=== Source information ===

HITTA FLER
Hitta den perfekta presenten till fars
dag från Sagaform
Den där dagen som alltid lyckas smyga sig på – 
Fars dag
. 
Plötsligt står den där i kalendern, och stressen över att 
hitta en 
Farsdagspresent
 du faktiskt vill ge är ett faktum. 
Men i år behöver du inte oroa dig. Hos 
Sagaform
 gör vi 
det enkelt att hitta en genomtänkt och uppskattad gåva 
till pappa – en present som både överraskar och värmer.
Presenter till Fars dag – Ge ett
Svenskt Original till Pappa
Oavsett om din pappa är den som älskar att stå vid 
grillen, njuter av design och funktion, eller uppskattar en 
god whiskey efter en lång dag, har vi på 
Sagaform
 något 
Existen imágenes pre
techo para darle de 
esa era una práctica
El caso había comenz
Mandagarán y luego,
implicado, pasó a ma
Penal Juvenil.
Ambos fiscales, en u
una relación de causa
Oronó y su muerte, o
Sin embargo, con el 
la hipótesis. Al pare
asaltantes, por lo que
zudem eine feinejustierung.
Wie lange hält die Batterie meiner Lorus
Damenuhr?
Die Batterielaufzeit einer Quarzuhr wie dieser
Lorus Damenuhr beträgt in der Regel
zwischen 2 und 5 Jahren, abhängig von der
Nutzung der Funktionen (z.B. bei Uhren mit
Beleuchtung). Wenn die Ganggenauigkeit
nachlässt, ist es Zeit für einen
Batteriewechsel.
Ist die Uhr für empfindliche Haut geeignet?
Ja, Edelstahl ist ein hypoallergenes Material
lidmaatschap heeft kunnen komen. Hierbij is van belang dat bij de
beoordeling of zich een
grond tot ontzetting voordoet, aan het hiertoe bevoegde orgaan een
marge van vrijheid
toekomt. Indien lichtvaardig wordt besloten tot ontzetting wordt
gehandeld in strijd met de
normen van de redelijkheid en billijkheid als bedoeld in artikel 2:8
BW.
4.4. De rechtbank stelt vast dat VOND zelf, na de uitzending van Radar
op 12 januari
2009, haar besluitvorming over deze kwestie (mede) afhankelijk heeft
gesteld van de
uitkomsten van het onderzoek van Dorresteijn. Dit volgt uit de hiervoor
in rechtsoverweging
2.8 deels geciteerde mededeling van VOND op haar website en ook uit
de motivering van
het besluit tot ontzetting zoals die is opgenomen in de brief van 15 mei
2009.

===

- Problem to solve -
Line by line, print the listing above exactly.

- Output of the task -
HITTA FLER
Hitta den perfekta presenten till fars
dag från Sagaform
Den där dagen som alltid lyckas smyga sig på – 
Fars dag
. 
Plötsligt står den där i kalendern, och stressen över att 
hitta en 
Farsdagspresent
 du faktiskt vill ge är ett faktum. 
Men i år behöver du inte oroa dig. Hos 
Sagaform
 gör vi 
det enkelt att hitta en genomtänkt och uppskattad gåva 
till pappa – en present som både överraskar och värmer.
Presenter till Fars dag – Ge ett
Svenskt Original till Pappa
Oavsett om din pappa är den som älskar att stå vid 
grillen, njuter av design och funktion, eller uppskattar en 
god whiskey efter en lång dag, har vi på 
Sagaform
 något 
Existen imágenes pre
techo para darle de 
esa era una práctica
El caso había comenz
Mandagarán y luego,
implicado, pasó a ma
Penal Juvenil.
Ambos fiscales, en u
una relación de causa
Oronó y su muerte, o
Sin embargo, con el 
la hipótesis. Al pare
asaltantes, por lo que
zudem eine feinejustierung.
Wie lange hält die Batterie meiner Lorus
Damenuhr?
Die Batterielaufzeit einer Quarzuhr wie dieser
Lorus Damenuhr beträgt in der Regel
zwischen 2 und 5 Jahren, abhängig von der
Nutzung der Funktionen (z.B. bei Uhren mit
Beleuchtung). Wenn die Ganggenauigkeit
nachlässt, ist es Zeit für einen
Batteriewechsel.
Ist die Uhr für empfindliche Haut geeignet?
Ja, Edelstahl ist ein hypoallergenes Material
lidmaatschap heeft kunnen komen. Hierbij is van belang dat bij de
beoordeling of zich een
grond tot ontzetting voordoet, aan het hiertoe bevoegde orgaan een
marge van vrijheid
toekomt. Indien lichtvaardig wordt besloten tot ontzetting wordt
gehandeld in strijd met de
normen van de redelijkheid en billijkheid als bedoeld in artikel 2:8
BW.
4.4. De rechtbank stelt vast dat VOND zelf, na de uitzending van Radar
op 12 januari
2009, haar besluitvorming over deze kwestie (mede) afhankelijk heeft
gesteld van de
uitkomsten van het onderzoek van Dorresteijn. Dit volgt uit de hiervoor
in rechtsoverweging
2.8 deels geciteerde mededeling van VOND op haar website en ook uit
de motivering van
het besluit tot ontzetting zoals die is opgenomen in de brief van 15 mei
2009.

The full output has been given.